* _Stored records_:
########################################
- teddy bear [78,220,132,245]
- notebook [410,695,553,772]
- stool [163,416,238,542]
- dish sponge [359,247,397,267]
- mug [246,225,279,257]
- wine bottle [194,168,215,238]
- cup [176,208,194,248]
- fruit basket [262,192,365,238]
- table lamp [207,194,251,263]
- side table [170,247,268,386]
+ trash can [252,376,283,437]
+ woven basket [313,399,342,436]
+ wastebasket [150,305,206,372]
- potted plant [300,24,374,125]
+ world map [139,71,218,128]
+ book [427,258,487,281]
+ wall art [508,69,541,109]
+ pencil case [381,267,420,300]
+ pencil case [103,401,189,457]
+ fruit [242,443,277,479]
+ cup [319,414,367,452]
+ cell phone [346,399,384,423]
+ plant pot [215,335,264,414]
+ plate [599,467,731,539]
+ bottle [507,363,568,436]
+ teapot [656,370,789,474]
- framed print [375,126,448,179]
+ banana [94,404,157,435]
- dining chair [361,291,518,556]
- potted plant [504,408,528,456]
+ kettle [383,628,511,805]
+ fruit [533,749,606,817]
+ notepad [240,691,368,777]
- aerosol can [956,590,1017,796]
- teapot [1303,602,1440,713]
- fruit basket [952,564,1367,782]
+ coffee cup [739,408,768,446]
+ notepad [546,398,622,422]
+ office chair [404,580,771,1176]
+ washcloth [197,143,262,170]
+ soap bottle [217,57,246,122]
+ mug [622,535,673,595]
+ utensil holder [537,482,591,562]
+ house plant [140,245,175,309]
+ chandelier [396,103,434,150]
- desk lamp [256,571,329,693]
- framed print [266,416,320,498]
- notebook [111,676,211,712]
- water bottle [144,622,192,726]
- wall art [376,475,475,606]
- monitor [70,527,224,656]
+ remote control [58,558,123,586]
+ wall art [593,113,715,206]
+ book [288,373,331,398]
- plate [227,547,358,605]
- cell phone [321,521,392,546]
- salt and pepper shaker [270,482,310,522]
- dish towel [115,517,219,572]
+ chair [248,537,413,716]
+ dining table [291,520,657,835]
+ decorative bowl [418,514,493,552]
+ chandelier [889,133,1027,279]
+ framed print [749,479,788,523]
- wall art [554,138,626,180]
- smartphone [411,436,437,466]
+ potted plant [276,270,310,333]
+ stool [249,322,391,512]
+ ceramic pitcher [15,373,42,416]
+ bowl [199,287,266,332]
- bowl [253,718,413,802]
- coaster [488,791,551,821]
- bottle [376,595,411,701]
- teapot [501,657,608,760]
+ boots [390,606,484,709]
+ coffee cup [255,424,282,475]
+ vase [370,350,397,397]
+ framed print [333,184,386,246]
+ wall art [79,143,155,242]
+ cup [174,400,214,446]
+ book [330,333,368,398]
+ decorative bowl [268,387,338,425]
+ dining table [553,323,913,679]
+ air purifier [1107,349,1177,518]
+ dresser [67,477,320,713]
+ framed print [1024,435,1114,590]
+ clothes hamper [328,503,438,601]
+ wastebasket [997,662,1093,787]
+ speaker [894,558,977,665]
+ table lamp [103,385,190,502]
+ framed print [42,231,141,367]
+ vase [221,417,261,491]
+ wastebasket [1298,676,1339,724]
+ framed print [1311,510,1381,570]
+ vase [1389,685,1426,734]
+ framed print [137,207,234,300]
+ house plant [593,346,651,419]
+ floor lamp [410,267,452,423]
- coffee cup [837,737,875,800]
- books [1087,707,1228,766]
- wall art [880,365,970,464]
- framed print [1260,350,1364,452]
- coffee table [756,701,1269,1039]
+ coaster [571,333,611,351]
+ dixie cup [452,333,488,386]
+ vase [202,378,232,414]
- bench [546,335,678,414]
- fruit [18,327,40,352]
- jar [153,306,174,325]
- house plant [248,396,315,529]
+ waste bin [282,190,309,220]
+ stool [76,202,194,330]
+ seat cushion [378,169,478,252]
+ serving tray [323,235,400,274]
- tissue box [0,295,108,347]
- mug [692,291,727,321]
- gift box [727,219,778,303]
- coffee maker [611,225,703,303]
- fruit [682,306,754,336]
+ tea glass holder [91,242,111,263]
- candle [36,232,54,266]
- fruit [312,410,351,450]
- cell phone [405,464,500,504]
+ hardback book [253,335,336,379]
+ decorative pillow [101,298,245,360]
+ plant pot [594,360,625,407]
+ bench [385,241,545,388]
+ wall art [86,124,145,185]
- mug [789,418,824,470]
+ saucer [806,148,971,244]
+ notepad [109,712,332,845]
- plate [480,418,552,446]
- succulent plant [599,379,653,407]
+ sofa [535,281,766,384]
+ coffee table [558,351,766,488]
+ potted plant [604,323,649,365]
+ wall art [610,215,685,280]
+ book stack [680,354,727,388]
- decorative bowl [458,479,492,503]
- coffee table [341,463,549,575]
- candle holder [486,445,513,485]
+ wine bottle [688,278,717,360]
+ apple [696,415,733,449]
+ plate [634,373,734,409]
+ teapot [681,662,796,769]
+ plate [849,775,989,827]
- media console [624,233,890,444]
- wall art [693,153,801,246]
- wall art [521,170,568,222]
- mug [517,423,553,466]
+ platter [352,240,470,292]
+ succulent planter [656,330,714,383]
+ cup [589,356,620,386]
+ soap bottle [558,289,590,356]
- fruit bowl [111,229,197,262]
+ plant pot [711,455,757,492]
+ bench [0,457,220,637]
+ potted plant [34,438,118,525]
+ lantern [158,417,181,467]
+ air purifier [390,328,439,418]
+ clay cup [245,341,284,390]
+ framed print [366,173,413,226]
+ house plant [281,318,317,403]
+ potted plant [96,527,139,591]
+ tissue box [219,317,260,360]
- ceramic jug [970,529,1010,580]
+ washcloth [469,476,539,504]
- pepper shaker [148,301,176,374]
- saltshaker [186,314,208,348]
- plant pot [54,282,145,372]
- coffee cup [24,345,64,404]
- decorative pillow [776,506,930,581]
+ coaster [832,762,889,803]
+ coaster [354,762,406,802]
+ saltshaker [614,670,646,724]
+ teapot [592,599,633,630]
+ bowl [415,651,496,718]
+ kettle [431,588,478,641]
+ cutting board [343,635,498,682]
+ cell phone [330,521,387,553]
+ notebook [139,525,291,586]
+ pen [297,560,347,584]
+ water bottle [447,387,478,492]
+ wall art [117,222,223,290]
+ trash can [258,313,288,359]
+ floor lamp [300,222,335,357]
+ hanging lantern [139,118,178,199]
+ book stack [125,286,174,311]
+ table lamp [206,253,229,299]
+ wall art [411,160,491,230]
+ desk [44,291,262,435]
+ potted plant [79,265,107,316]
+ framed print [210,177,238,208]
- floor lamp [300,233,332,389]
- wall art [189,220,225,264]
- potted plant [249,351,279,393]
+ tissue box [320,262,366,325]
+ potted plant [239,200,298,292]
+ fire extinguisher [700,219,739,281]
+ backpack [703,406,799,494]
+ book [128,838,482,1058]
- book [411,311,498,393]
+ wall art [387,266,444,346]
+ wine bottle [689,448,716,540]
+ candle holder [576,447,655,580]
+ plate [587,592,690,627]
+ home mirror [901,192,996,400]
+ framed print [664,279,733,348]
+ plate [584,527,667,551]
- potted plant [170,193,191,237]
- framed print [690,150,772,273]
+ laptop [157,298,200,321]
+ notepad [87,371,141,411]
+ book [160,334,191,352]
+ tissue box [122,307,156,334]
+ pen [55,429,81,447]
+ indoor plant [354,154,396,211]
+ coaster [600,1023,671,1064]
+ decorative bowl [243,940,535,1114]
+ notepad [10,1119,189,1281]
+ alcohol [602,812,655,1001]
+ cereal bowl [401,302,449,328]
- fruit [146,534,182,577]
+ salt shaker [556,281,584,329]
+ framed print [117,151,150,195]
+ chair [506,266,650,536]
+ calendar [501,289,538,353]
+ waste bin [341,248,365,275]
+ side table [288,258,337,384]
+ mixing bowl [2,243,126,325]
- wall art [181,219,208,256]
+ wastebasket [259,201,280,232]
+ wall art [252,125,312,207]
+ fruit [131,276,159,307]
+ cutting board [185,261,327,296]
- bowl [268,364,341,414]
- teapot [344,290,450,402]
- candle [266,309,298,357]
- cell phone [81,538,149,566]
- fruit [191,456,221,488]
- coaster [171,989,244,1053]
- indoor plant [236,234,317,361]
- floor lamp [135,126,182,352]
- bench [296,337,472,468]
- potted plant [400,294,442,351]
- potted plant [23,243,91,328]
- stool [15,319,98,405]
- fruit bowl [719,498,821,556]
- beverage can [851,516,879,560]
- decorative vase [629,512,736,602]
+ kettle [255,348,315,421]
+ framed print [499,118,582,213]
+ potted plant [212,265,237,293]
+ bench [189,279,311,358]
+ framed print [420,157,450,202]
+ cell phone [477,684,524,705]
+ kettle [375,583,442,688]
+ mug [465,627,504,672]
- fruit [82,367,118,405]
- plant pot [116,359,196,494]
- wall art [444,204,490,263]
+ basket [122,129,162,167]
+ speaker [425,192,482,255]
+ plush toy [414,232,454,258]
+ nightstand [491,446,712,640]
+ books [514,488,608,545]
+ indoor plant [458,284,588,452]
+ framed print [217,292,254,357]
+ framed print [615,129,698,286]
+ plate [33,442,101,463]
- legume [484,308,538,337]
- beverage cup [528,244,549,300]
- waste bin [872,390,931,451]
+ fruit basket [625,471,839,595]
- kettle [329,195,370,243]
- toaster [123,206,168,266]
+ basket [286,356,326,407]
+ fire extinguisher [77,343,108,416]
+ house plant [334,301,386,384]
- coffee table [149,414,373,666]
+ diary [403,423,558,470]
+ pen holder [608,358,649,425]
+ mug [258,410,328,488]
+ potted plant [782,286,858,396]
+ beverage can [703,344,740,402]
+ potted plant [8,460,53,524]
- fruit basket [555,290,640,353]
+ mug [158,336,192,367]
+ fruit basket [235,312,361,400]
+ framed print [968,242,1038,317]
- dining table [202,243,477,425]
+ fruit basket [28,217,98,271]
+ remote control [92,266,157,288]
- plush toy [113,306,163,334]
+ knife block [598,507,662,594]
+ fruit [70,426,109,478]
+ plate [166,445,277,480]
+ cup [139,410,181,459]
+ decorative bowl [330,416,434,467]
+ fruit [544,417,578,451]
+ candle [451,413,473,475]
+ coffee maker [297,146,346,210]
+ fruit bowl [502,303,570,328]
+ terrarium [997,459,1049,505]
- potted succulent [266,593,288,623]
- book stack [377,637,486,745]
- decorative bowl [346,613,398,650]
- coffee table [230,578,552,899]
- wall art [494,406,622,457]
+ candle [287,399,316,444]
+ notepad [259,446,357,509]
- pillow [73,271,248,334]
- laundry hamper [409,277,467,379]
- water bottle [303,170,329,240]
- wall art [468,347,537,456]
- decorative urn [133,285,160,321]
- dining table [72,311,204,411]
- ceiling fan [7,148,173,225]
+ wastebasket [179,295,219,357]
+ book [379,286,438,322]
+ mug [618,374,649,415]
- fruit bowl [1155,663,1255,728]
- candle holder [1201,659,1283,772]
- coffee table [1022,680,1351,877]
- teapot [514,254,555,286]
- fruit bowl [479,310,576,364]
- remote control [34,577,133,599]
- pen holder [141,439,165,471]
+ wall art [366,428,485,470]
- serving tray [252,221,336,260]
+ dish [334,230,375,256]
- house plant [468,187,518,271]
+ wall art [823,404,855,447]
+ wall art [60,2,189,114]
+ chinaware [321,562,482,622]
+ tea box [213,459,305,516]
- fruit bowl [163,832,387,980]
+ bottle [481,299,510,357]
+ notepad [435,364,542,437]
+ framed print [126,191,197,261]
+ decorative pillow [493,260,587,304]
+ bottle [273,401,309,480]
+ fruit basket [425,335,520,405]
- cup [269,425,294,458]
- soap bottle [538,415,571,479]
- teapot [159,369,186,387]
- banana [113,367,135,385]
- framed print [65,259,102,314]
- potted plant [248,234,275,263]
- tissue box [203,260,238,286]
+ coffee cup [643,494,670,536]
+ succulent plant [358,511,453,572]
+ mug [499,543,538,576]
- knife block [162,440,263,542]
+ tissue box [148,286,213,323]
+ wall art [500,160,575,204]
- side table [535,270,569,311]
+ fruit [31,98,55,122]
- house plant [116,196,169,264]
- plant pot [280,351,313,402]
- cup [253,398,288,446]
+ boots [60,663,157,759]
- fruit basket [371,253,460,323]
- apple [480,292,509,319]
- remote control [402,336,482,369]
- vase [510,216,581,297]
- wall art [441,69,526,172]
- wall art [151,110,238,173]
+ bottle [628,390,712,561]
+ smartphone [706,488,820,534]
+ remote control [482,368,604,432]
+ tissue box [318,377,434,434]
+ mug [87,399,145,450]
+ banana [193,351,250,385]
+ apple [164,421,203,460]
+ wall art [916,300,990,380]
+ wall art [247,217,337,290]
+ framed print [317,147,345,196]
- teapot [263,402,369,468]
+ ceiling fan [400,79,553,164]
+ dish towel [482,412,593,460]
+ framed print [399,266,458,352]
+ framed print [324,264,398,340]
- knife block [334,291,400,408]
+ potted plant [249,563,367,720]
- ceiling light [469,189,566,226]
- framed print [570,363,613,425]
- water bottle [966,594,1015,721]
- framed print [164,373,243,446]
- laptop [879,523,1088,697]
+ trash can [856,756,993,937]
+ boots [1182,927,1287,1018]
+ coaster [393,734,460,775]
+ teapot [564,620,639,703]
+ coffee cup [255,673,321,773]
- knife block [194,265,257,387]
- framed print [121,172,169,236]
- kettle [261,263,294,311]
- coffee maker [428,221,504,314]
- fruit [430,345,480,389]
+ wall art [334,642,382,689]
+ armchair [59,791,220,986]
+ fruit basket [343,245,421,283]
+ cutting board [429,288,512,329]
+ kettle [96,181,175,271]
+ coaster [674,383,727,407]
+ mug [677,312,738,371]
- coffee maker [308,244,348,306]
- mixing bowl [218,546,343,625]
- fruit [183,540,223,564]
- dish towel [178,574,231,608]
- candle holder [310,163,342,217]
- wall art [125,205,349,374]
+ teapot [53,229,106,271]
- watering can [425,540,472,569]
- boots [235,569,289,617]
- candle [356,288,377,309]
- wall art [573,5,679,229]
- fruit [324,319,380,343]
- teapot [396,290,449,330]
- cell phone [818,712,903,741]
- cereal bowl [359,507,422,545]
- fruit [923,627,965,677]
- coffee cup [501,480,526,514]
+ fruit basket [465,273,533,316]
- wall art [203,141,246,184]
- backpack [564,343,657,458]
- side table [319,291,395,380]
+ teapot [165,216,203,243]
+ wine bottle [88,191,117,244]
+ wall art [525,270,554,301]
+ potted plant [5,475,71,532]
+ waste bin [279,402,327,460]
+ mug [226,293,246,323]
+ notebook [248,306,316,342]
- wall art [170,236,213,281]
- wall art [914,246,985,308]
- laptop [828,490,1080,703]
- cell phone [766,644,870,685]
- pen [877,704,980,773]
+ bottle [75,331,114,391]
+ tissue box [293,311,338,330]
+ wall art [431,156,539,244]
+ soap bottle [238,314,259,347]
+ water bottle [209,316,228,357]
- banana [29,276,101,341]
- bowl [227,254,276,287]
########################################
* _How to complete this task_: The lines from the beginning of the records through the line containing "- potted plant [300,24,374,125]" should be reproduced exactly. Include nothing else.

* _The answer_:
- teddy bear [78,220,132,245]
- notebook [410,695,553,772]
- stool [163,416,238,542]
- dish sponge [359,247,397,267]
- mug [246,225,279,257]
- wine bottle [194,168,215,238]
- cup [176,208,194,248]
- fruit basket [262,192,365,238]
- table lamp [207,194,251,263]
- side table [170,247,268,386]
+ trash can [252,376,283,437]
+ woven basket [313,399,342,436]
+ wastebasket [150,305,206,372]
- potted plant [300,24,374,125]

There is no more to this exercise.